スコットランド民謡で使われる五音音階は、ヨナ抜き音階と同じ音階の曲が多い。“Long long ago”のようなヨナ抜き音階でない曲もある。
明治以降に作られた日本の唱歌には、外国の曲に詞をつけたものがかなりある。そのうち、「螢の光」や「故郷の空」は、スコットランドの民謡のヨナ抜き長音階(と同じもの)である。また、ラテンアメリカのフォルクローレでも同様の音階が一般的である。
演歌は現在でもヨナ抜き音階が主流である。「北国の春」、「夢追い酒」や、21世紀になってから登場した氷川きよしの「箱根八里の半次郎」、「星空の秋子」まで、ヨナ抜き長音階の曲が多い。また、「リンゴ追分」、「りんどう峠」、「達者でナ」、「津軽平野」などの民謡調演歌には、ニロ抜き短音階の曲もある。これらはコード進行で、VIm(ラドミ)や IIm(レファラ)などマイナーコードを多く使っているが、短調ではほとんど使われないソが多く使われている。
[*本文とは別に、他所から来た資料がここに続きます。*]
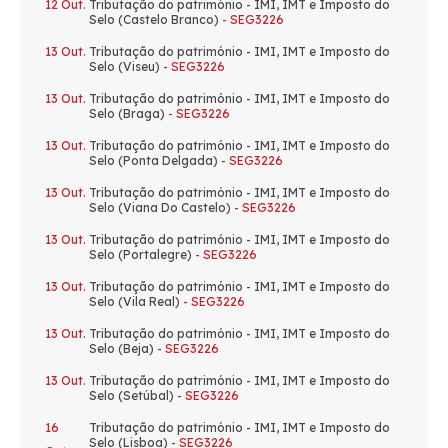
12 Out.
Tributação do património - IMI, IMT e Imposto do
Selo (Castelo Branco)
- SEG3226
13 Out.
Tributação do património - IMI, IMT e Imposto do
Selo (Viseu)
- SEG3226
13 Out.
Tributação do património - IMI, IMT e Imposto do
Selo (Braga)
- SEG3226
13 Out.
Tributação do património - IMI, IMT e Imposto do
Selo (Ponta Delgada)
- SEG3226
13 Out.
Tributação do património - IMI, IMT e Imposto do
Selo (Viana Do Castelo)
- SEG3226
13 Out.
Tributação do património - IMI, IMT e Imposto do
Selo (Portalegre)
- SEG3226
13 Out.
Tributação do património - IMI, IMT e Imposto do
Selo (Vila Real)
- SEG3226
13 Out.
Tributação do património - IMI, IMT e Imposto do
Selo (Beja)
- SEG3226
13 Out.
Tributação do património - IMI, IMT e Imposto do
Selo (Setúbal)
- SEG3226
16
Tributação do património - IMI, IMT e Imposto do
Selo (Lisboa)
- SEG3226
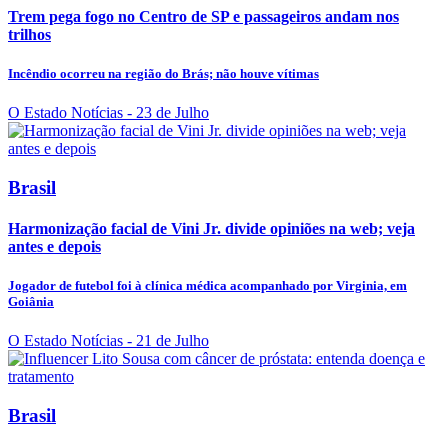
Trem pega fogo no Centro de SP e passageiros andam nos
trilhos
Incêndio ocorreu na região do Brás; não houve vítimas
O Estado Notícias
- 23 de Julho
Brasil
Harmonização facial de Vini Jr. divide opiniões na web; veja
antes e depois
Jogador de futebol foi à clínica médica acompanhado por Virginia, em
Goiânia
O Estado Notícias
- 21 de Julho
Brasil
アメリカのカントリーミュージックにも、ヨナ抜き音階が使われることが多い。
歌謡曲、フォーク、ニューミュージック、J-POPの中にも曲の一部、あるいは全体がヨナ抜き長音階で構成されているものが少なくない。その中には、歌詞の世界観も含め「日本風」であることを意識したものが散見される。
ヨナ抜き短音階やニロ抜き短音階で構成された楽曲で目立ったものはない。なお、「島唄」(THE BOOM)は珍しくニロ抜き長音階(ベース)による楽曲である。